Ann Arbor, Mich. — Though it’s known that a simple plastic surgery procedure can help some migraine headache sufferers, relatively few U.S. plastic surgeons are performing it, a new study reports.
Researchers from the University of Michigan surveyed nearly 3,500 members of the American Society of Plastic Surgeons about their knowledge, attitudes and experience related to migraine surgery. After analyzing responses from nearly 200 surgeons, investigators found that only 18 percent had performed migraine surgery — and that of that group, more than 80 percent said the surgery improved their patients’ symptoms.
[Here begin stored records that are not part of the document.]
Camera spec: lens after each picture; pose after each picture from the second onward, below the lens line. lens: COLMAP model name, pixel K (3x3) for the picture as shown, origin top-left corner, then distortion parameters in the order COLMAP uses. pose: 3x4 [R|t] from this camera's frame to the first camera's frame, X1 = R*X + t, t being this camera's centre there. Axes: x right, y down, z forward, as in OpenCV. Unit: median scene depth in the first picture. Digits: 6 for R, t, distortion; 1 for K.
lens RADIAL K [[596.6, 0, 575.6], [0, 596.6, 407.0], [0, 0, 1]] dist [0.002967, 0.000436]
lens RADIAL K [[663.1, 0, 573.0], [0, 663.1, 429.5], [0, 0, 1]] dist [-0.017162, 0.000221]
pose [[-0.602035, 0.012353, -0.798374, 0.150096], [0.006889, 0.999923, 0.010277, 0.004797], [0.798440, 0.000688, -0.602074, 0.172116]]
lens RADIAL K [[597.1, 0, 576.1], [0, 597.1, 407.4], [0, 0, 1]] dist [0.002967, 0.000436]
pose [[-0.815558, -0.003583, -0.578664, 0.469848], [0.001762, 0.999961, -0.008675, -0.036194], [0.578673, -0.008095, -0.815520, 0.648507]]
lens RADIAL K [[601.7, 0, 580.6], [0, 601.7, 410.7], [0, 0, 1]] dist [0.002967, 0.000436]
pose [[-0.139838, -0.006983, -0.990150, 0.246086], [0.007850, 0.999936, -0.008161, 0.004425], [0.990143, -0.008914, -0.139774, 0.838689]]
According to an ASPS news release, techniques for relieving migraines were developed by plastic surgeons who noticed that some migraine patients had fewer headaches after undergoing cosmetic forehead lift procedures. The survey shows that some surgeons are interested in performing the procedure but perceive “significant barriers” to the increased use of surgical treatment for migraine, according to the ASPS.
Among the survey’s findings:
• Sixty percent of respondents said they would be interested in offering migraine surgery if an appropriate patient were referred to them by a board-certified neurologist.
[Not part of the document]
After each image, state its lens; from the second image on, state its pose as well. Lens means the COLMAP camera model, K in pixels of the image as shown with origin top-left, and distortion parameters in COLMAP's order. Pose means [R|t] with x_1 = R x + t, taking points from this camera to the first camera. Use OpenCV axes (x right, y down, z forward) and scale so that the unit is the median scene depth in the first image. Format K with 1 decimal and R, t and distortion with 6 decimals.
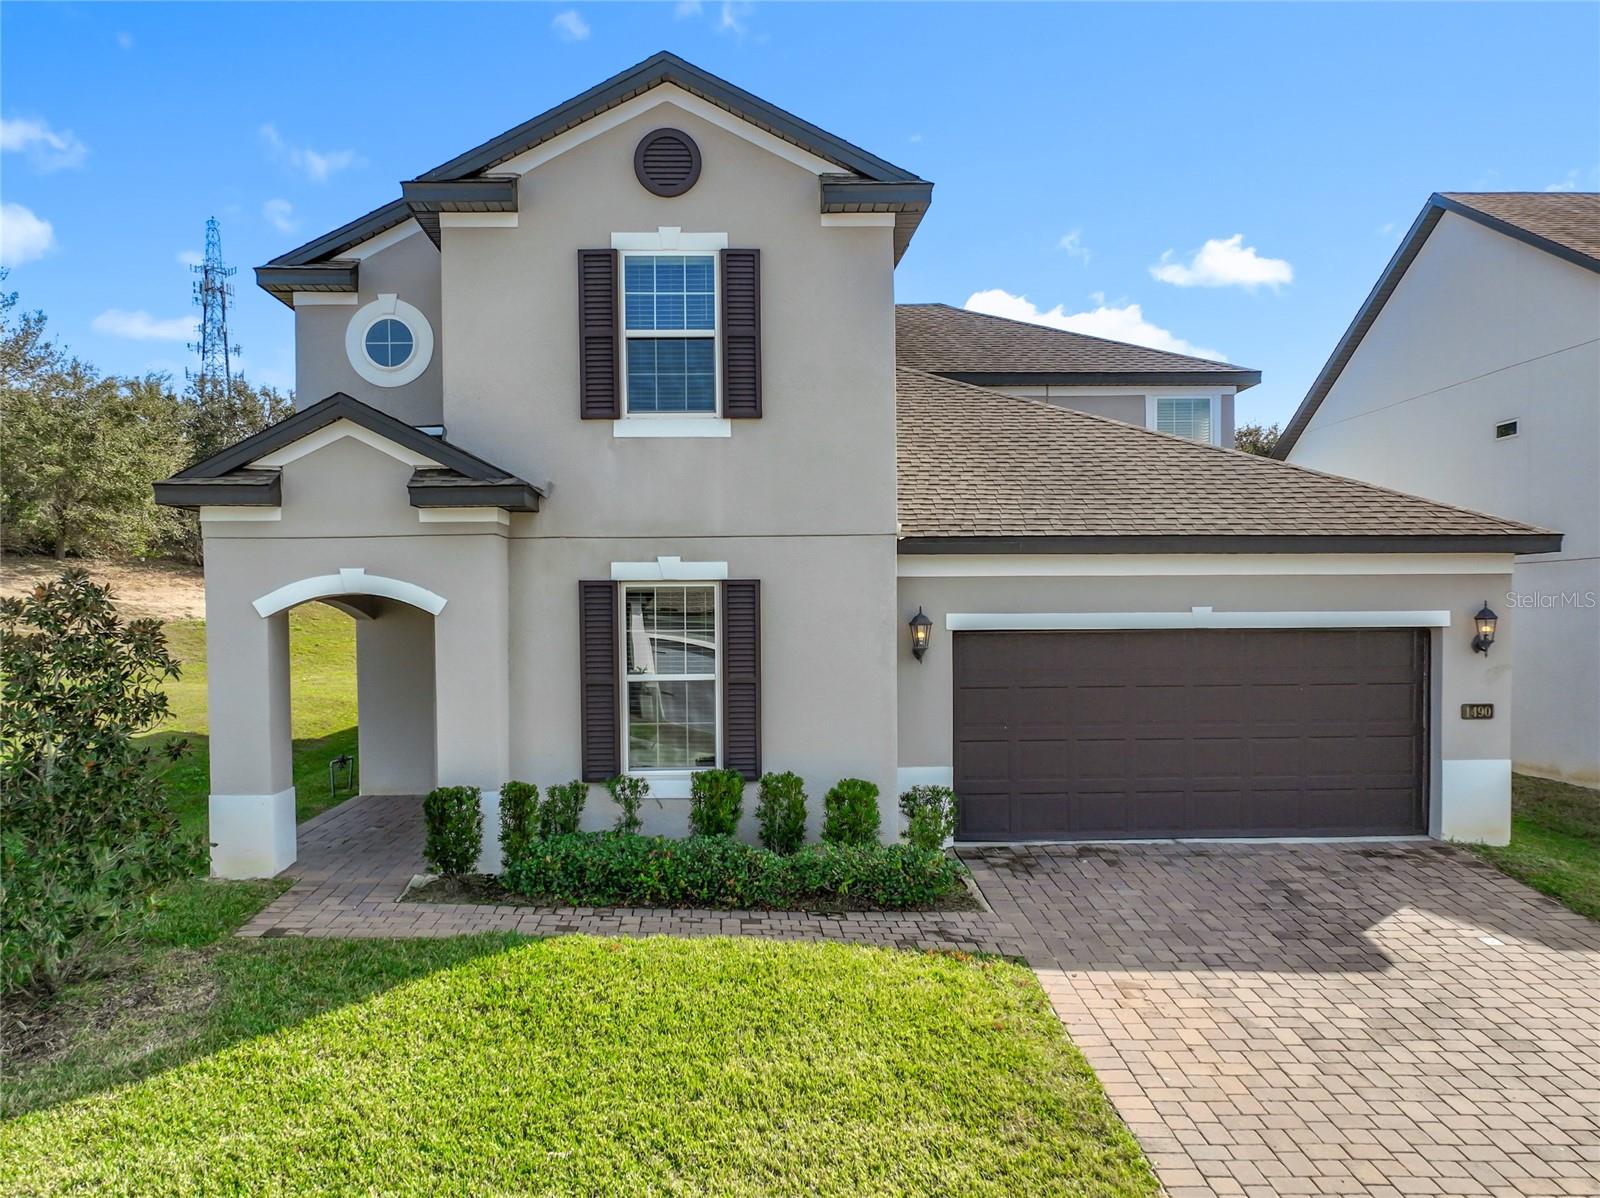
lens RADIAL K [[1151.8, 0, 835.5], [0, 1151.8, 687.0], [0, 0, 1]] dist [0.017439, -0.002143]
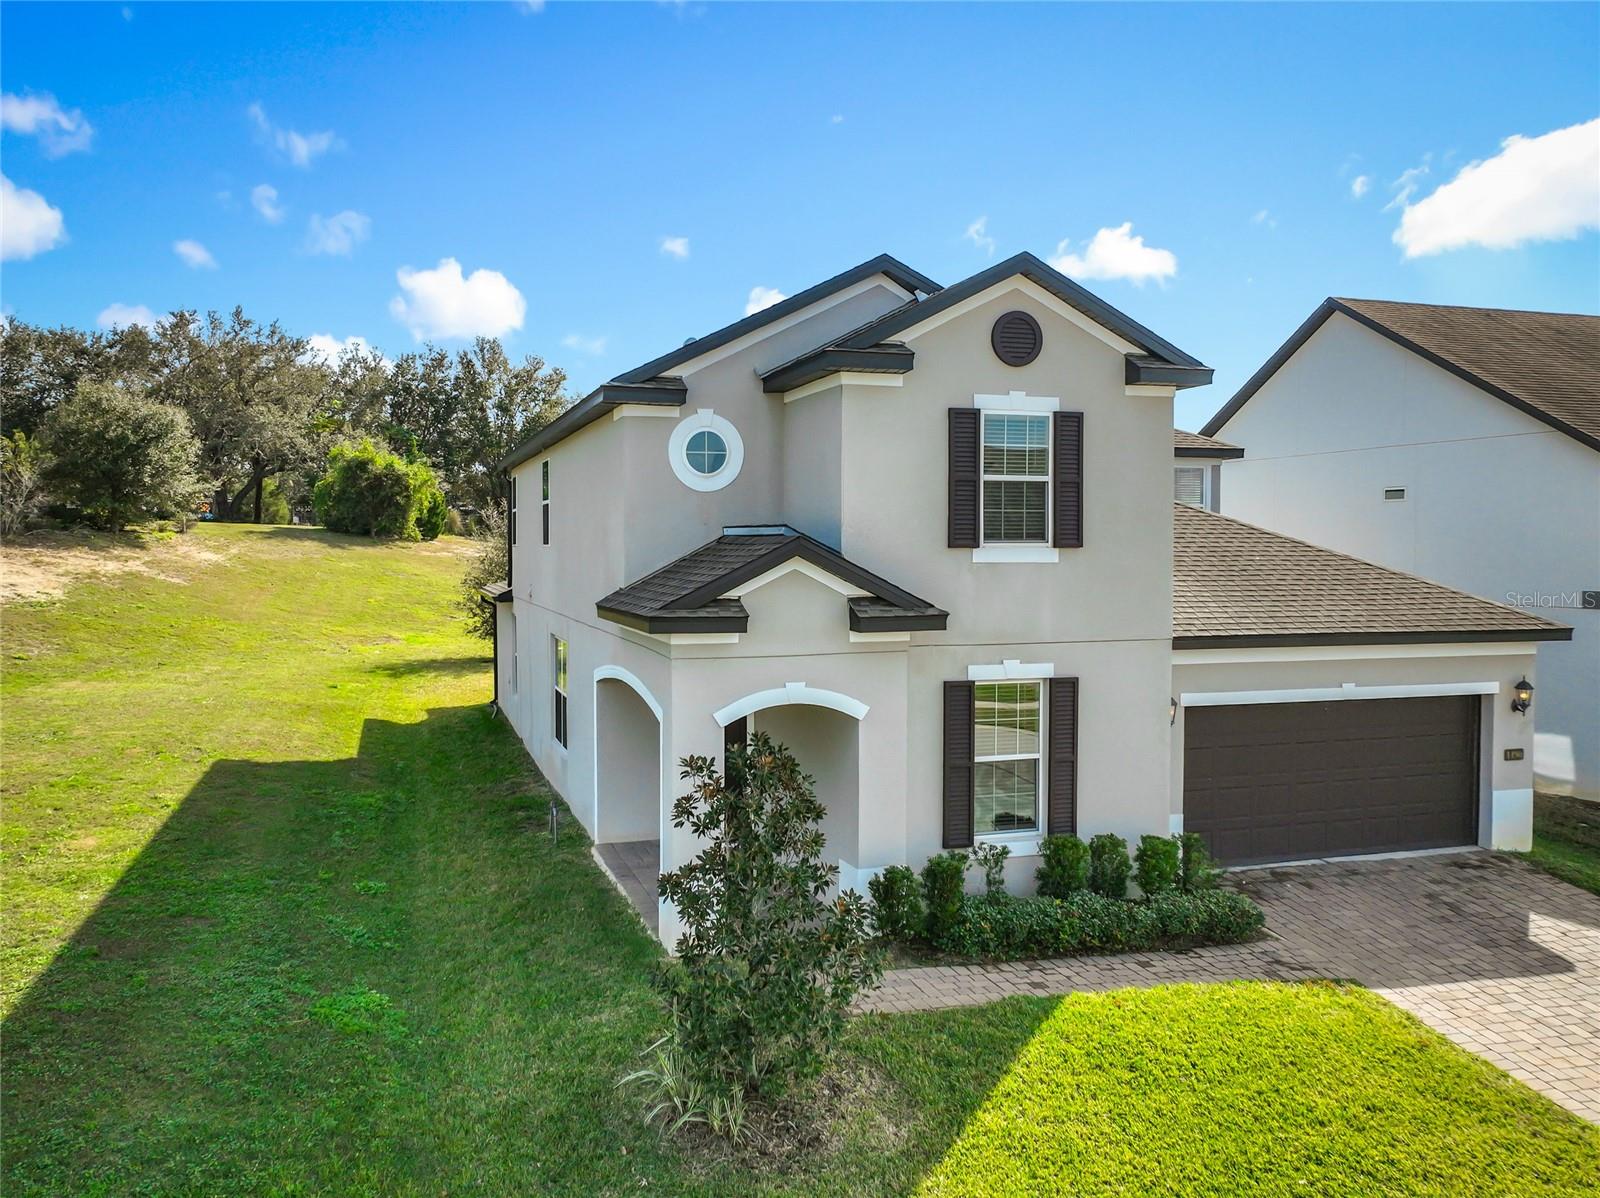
lens RADIAL K [[1179.5, 0, 799.0], [0, 1179.5, 610.3], [0, 0, 1]] dist [0.051906, 0.003811]
pose [[0.957760, -0.003420, 0.287549, -0.725252], [0.000252, 0.999939, 0.011054, -0.180956], [-0.287570, -0.010515, 0.957702, -0.134169]]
• Many surgeons surveyed said they didn’t feel familiar enough with migraine surgery techniques — or with migraines in general — to perform the procedure.
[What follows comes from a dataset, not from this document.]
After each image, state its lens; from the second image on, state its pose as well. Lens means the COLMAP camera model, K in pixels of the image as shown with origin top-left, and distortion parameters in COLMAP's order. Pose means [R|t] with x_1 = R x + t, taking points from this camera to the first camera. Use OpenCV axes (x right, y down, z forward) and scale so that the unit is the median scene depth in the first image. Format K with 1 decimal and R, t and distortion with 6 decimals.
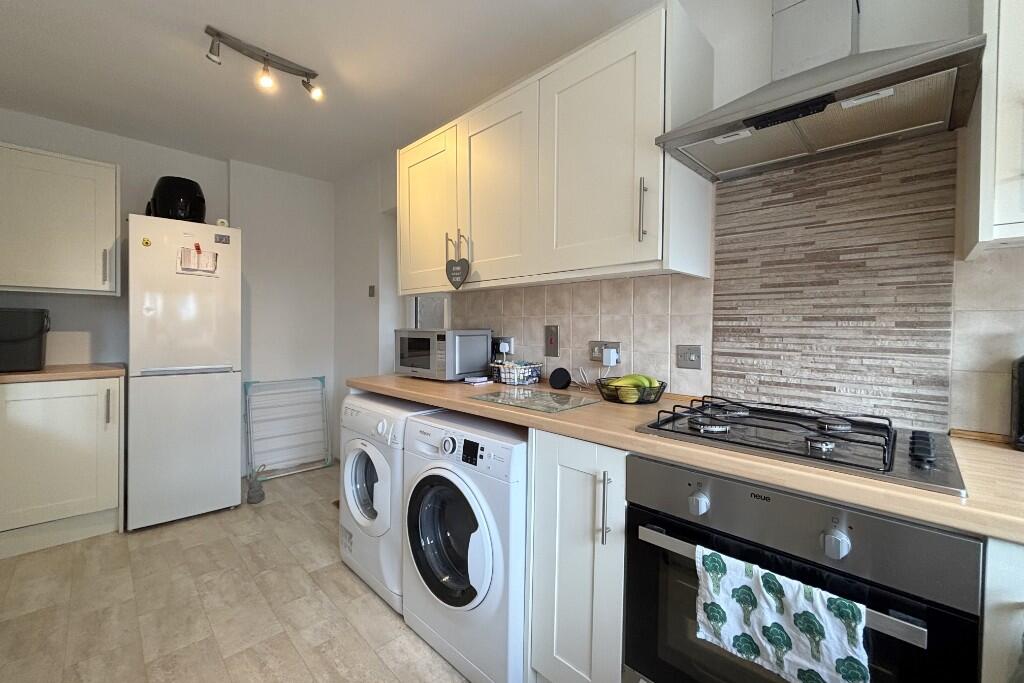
lens RADIAL K [[423.0, 0, 512.5], [0, 423.0, 334.8], [0, 0, 1]] dist [0.003548, -0.000628]
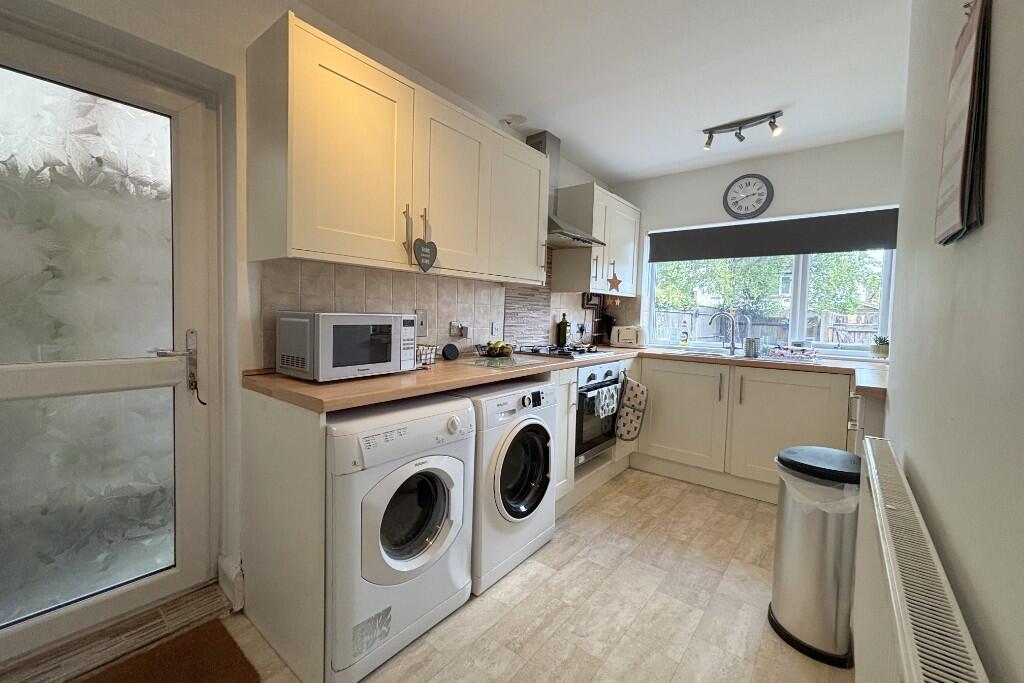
lens RADIAL K [[423.0, 0, 514.9], [0, 423.0, 336.9], [0, 0, 1]] dist [0.003548, -0.000628]
pose [[-0.121924, -0.060708, 0.990681, -1.253499], [-0.000744, 0.998133, 0.061073, -0.021136], [-0.992539, 0.006709, -0.121742, 1.027405]]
• Most respondents said they were unaware that migraine surgery is covered by some major health insurers, including Medicare.
The authors acknowledge the study has some important limitations, particularly the very low response rate of about 5 percent. However, results suggest that many others are aware of research showing the effectiveness of the surgery and would be willing to perform the procedure if perceived obstacles could be overcome.
“Increased referral of suitable patients by neurologists and improved familiarity with the concept and techniques of migraine surgery may motivate more plastic surgeons to perform migraine surgery,” the authors wrote, adding that more clinical trials are needed to confirm the benefits.
The study appears in the March issue of Plastic and Reconstructive Surgery.